++++ THE RECORDS ++++

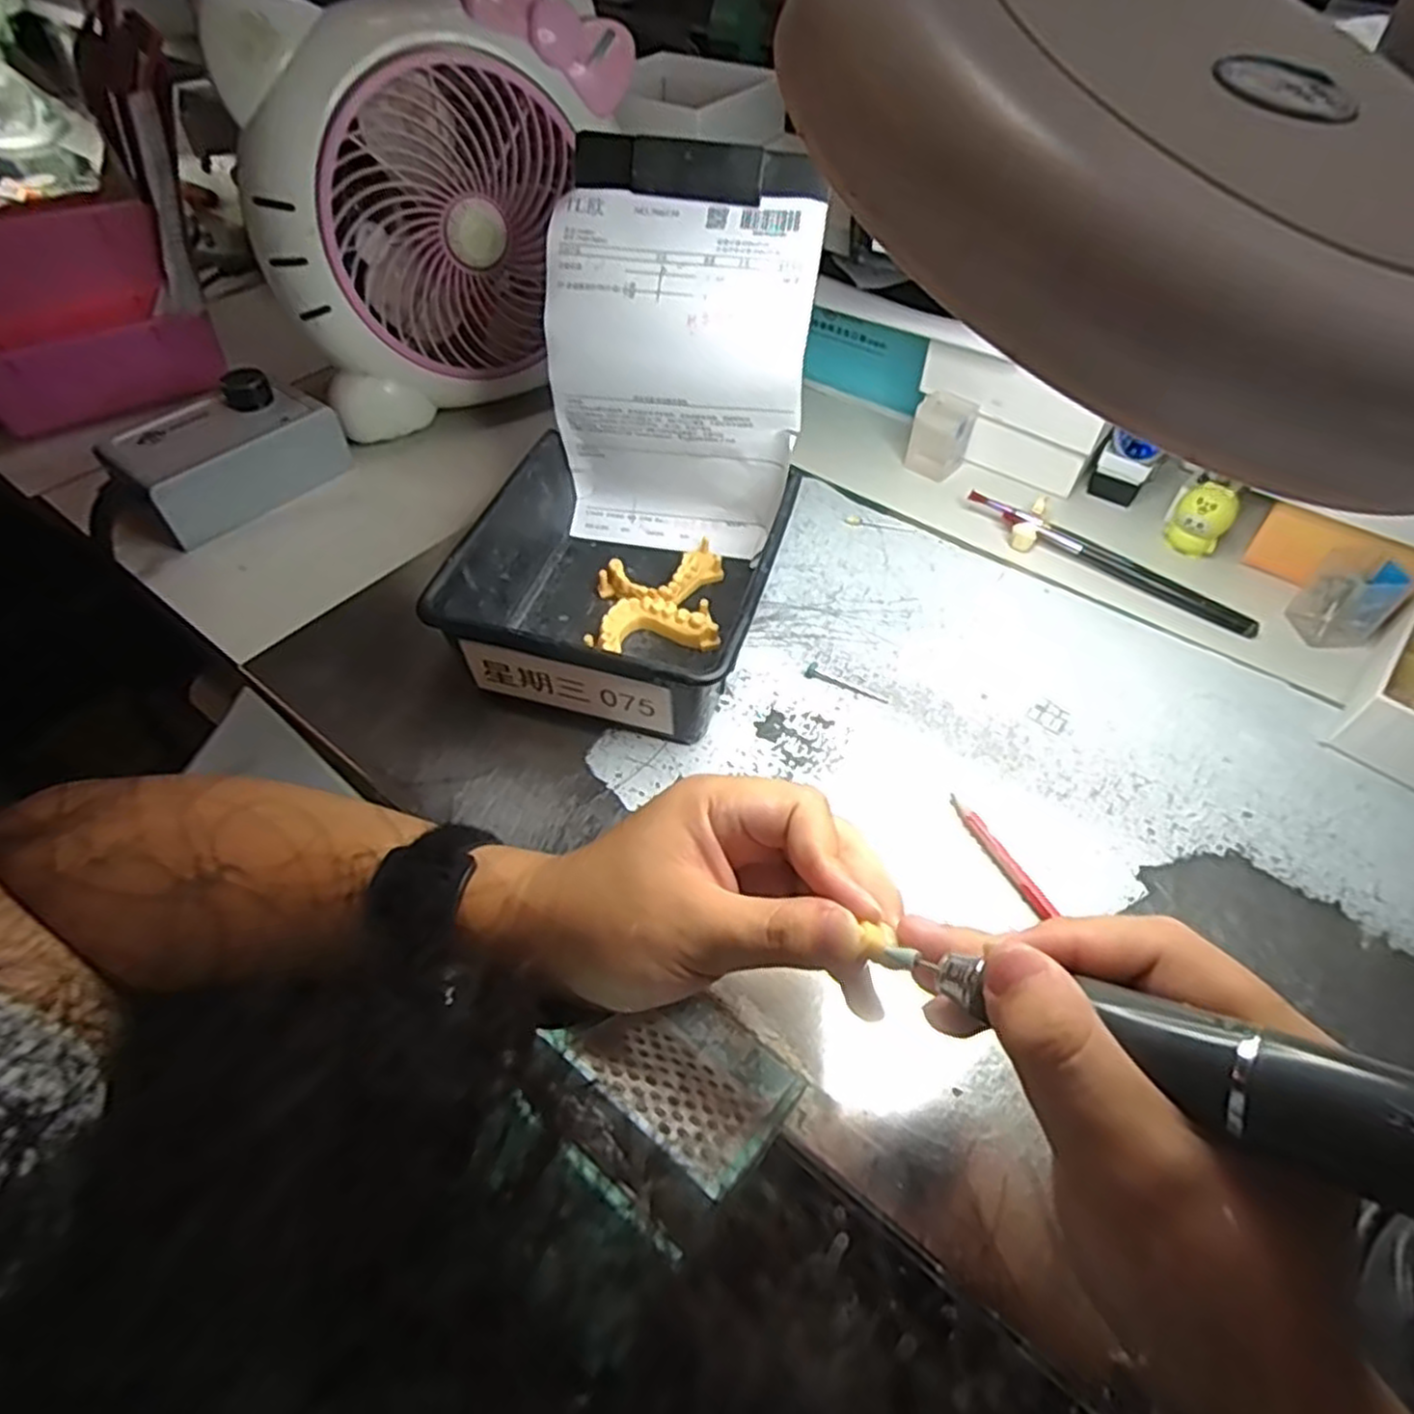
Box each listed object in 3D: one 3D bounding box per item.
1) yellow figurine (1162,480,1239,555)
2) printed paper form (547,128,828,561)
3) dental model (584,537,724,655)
[{"bbox_3d":[0.322,-0.121,0.502,0.031,0.045,0.025,37,59,25],"label":"yellow figurine"},{"bbox_3d":[-0.017,-0.190,0.459,0.148,0.189,0.076,11,52,8],"label":"printed paper form"},{"bbox_3d":[-0.029,-0.071,0.469,0.074,0.019,0.103,0,51,-1],"label":"dental model"}]

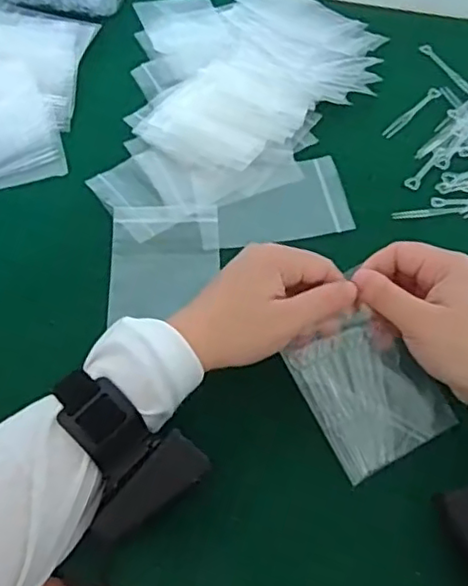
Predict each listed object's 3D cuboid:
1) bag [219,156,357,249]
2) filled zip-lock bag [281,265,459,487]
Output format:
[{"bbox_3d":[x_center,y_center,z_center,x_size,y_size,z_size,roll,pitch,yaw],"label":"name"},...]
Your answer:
[{"bbox_3d":[0.038,-0.076,0.515,0.106,0.006,0.078,-9,61,-5],"label":"bag"},{"bbox_3d":[0.084,0.061,0.398,0.075,0.007,0.090,-30,81,-7],"label":"filled zip-lock bag"}]

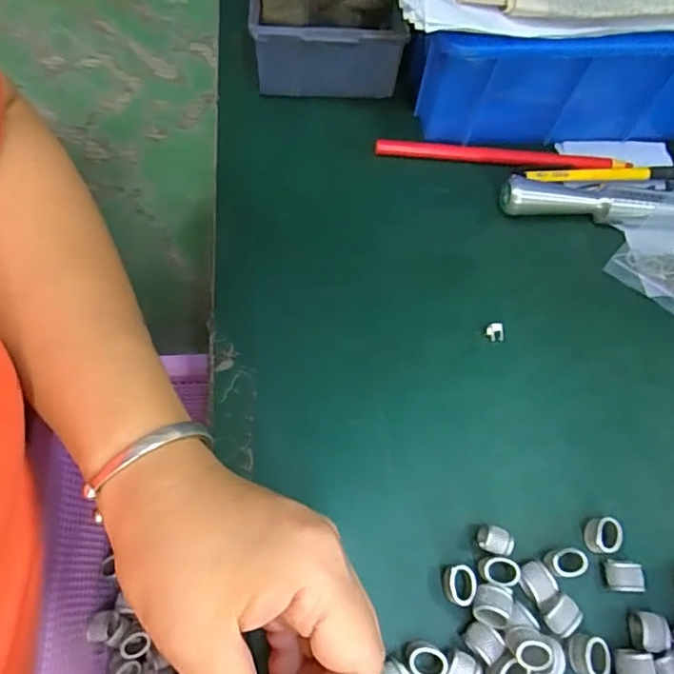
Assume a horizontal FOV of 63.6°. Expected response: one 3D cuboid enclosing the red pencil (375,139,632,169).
[{"bbox_3d":[0.105,-0.115,0.348,0.158,0.006,0.011,5,66,-2],"label":"red pencil"}]

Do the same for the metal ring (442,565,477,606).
[{"bbox_3d":[0.056,0.114,0.249,0.013,0.014,0.016,-7,65,-6],"label":"metal ring"}]

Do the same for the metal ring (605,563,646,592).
[{"bbox_3d":[0.135,0.113,0.257,0.015,0.012,0.012,4,64,-1],"label":"metal ring"}]

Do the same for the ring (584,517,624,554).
[{"bbox_3d":[0.129,0.096,0.263,0.014,0.014,0.015,32,67,12],"label":"ring"}]

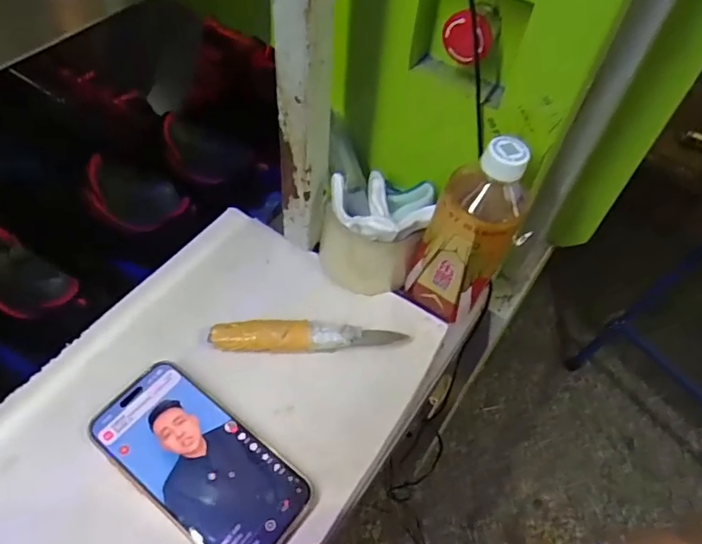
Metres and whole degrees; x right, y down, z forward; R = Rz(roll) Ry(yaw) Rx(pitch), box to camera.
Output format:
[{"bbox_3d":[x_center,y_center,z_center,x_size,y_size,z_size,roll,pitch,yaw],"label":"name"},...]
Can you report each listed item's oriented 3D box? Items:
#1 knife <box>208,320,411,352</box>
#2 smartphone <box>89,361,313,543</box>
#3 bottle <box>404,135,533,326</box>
[{"bbox_3d":[-0.035,0.057,0.453,0.165,0.024,0.025,-1,53,-4],"label":"knife"},{"bbox_3d":[-0.110,0.137,0.386,0.161,0.011,0.077,33,58,20],"label":"smartphone"},{"bbox_3d":[0.100,-0.035,0.440,0.073,0.170,0.064,31,57,19],"label":"bottle"}]

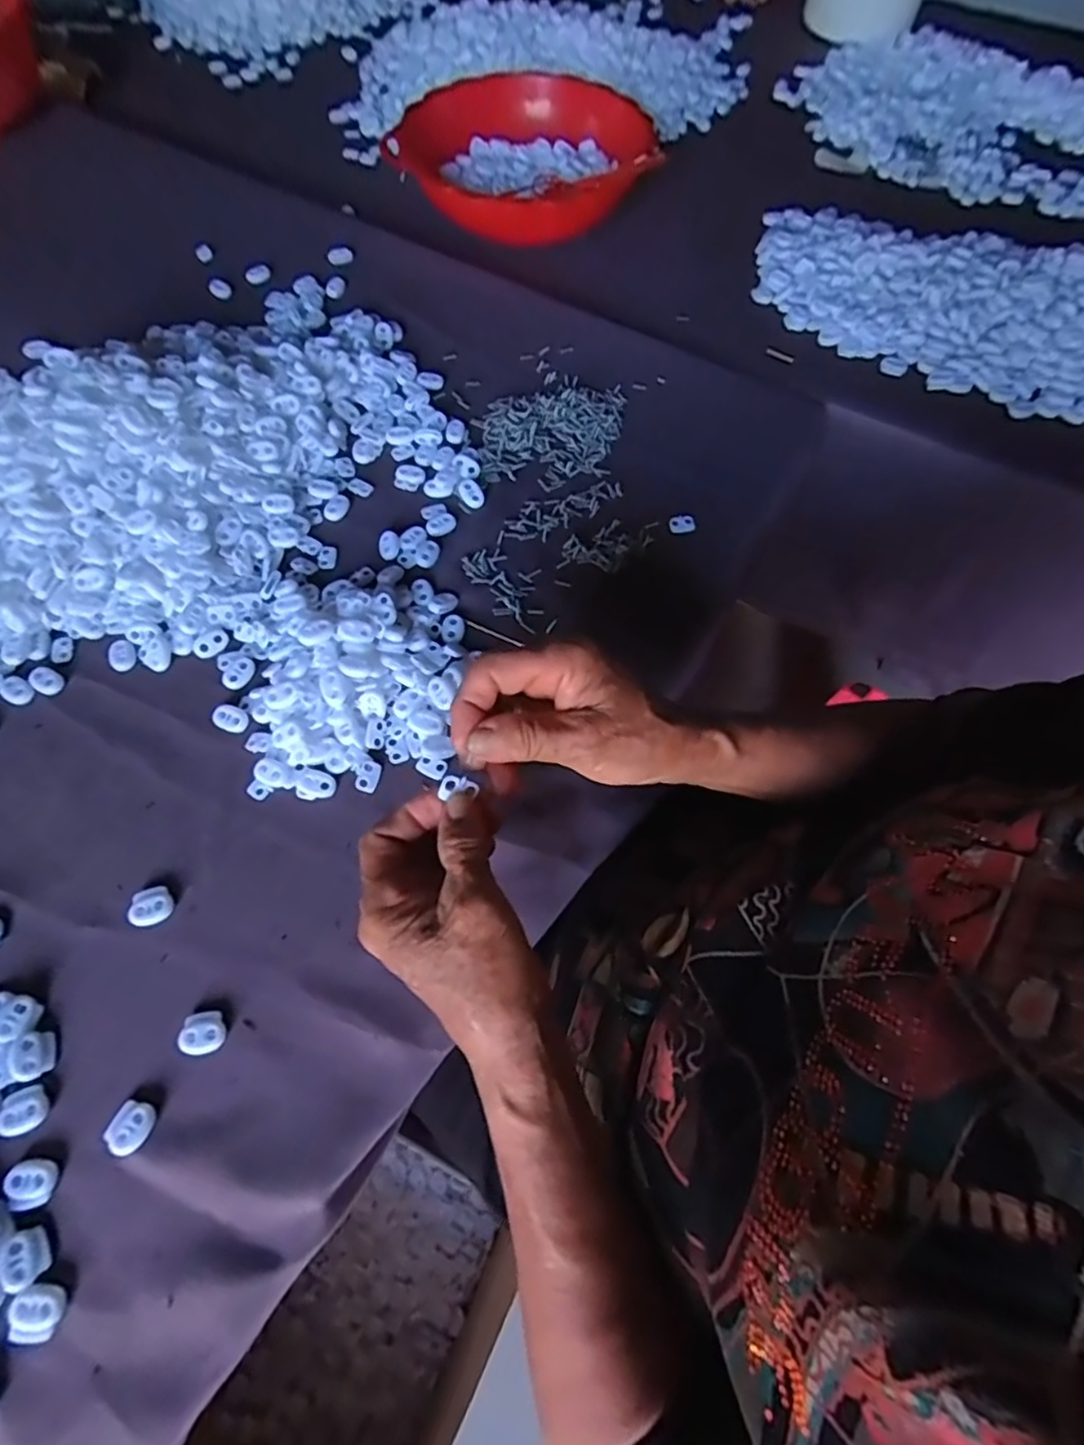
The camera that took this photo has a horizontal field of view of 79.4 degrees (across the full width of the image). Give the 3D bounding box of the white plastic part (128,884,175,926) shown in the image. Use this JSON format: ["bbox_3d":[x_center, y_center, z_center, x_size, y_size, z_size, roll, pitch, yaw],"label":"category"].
[{"bbox_3d":[-0.216,0.101,0.361,0.022,0.006,0.020,-21,66,-11],"label":"white plastic part"}]

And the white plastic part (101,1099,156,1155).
[{"bbox_3d":[-0.200,0.196,0.316,0.020,0.006,0.022,24,66,10],"label":"white plastic part"}]

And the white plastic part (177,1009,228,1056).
[{"bbox_3d":[-0.174,0.159,0.334,0.021,0.005,0.020,-18,66,-10],"label":"white plastic part"}]

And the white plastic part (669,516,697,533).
[{"bbox_3d":[0.107,-0.150,0.495,0.018,0.009,0.011,0,64,-1],"label":"white plastic part"}]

++++

_WHAT YOU HAVE TO DO_
Retype the whole listing exactly and leave the pictures out.

_PROBLEM SOLUTION_
Box each listed object in 3D: one 3D bounding box per item.
1) yellow figurine (1162,480,1239,555)
2) printed paper form (547,128,828,561)
3) dental model (584,537,724,655)
[{"bbox_3d":[0.322,-0.121,0.502,0.031,0.045,0.025,37,59,25],"label":"yellow figurine"},{"bbox_3d":[-0.017,-0.190,0.459,0.148,0.189,0.076,11,52,8],"label":"printed paper form"},{"bbox_3d":[-0.029,-0.071,0.469,0.074,0.019,0.103,0,51,-1],"label":"dental model"}]

Predict each listed object's 3D cuboid:
1) bag [219,156,357,249]
2) filled zip-lock bag [281,265,459,487]
Output format:
[{"bbox_3d":[x_center,y_center,z_center,x_size,y_size,z_size,roll,pitch,yaw],"label":"name"},...]
Your answer:
[{"bbox_3d":[0.038,-0.076,0.515,0.106,0.006,0.078,-9,61,-5],"label":"bag"},{"bbox_3d":[0.084,0.061,0.398,0.075,0.007,0.090,-30,81,-7],"label":"filled zip-lock bag"}]

Assume a horizontal FOV of 63.6°. Expected response: one 3D cuboid enclosing the red pencil (375,139,632,169).
[{"bbox_3d":[0.105,-0.115,0.348,0.158,0.006,0.011,5,66,-2],"label":"red pencil"}]

Do the same for the metal ring (442,565,477,606).
[{"bbox_3d":[0.056,0.114,0.249,0.013,0.014,0.016,-7,65,-6],"label":"metal ring"}]

Do the same for the metal ring (605,563,646,592).
[{"bbox_3d":[0.135,0.113,0.257,0.015,0.012,0.012,4,64,-1],"label":"metal ring"}]

Do the same for the ring (584,517,624,554).
[{"bbox_3d":[0.129,0.096,0.263,0.014,0.014,0.015,32,67,12],"label":"ring"}]

Metres and whole degrees; x right, y down, z forward; R = Rz(roll) Ry(yaw) Rx(pitch), box to camera.
Output format:
[{"bbox_3d":[x_center,y_center,z_center,x_size,y_size,z_size,roll,pitch,yaw],"label":"name"},...]
Can you report each listed item's oriented 3D box? Items:
#1 knife <box>208,320,411,352</box>
#2 smartphone <box>89,361,313,543</box>
#3 bottle <box>404,135,533,326</box>
[{"bbox_3d":[-0.035,0.057,0.453,0.165,0.024,0.025,-1,53,-4],"label":"knife"},{"bbox_3d":[-0.110,0.137,0.386,0.161,0.011,0.077,33,58,20],"label":"smartphone"},{"bbox_3d":[0.100,-0.035,0.440,0.073,0.170,0.064,31,57,19],"label":"bottle"}]

The camera that took this photo has a horizontal field of view of 79.4 degrees (across the full width of the image). Give the 3D bounding box of the white plastic part (128,884,175,926) shown in the image. Use this JSON format: ["bbox_3d":[x_center, y_center, z_center, x_size, y_size, z_size, roll, pitch, yaw],"label":"category"].
[{"bbox_3d":[-0.216,0.101,0.361,0.022,0.006,0.020,-21,66,-11],"label":"white plastic part"}]

And the white plastic part (101,1099,156,1155).
[{"bbox_3d":[-0.200,0.196,0.316,0.020,0.006,0.022,24,66,10],"label":"white plastic part"}]

And the white plastic part (177,1009,228,1056).
[{"bbox_3d":[-0.174,0.159,0.334,0.021,0.005,0.020,-18,66,-10],"label":"white plastic part"}]

And the white plastic part (669,516,697,533).
[{"bbox_3d":[0.107,-0.150,0.495,0.018,0.009,0.011,0,64,-1],"label":"white plastic part"}]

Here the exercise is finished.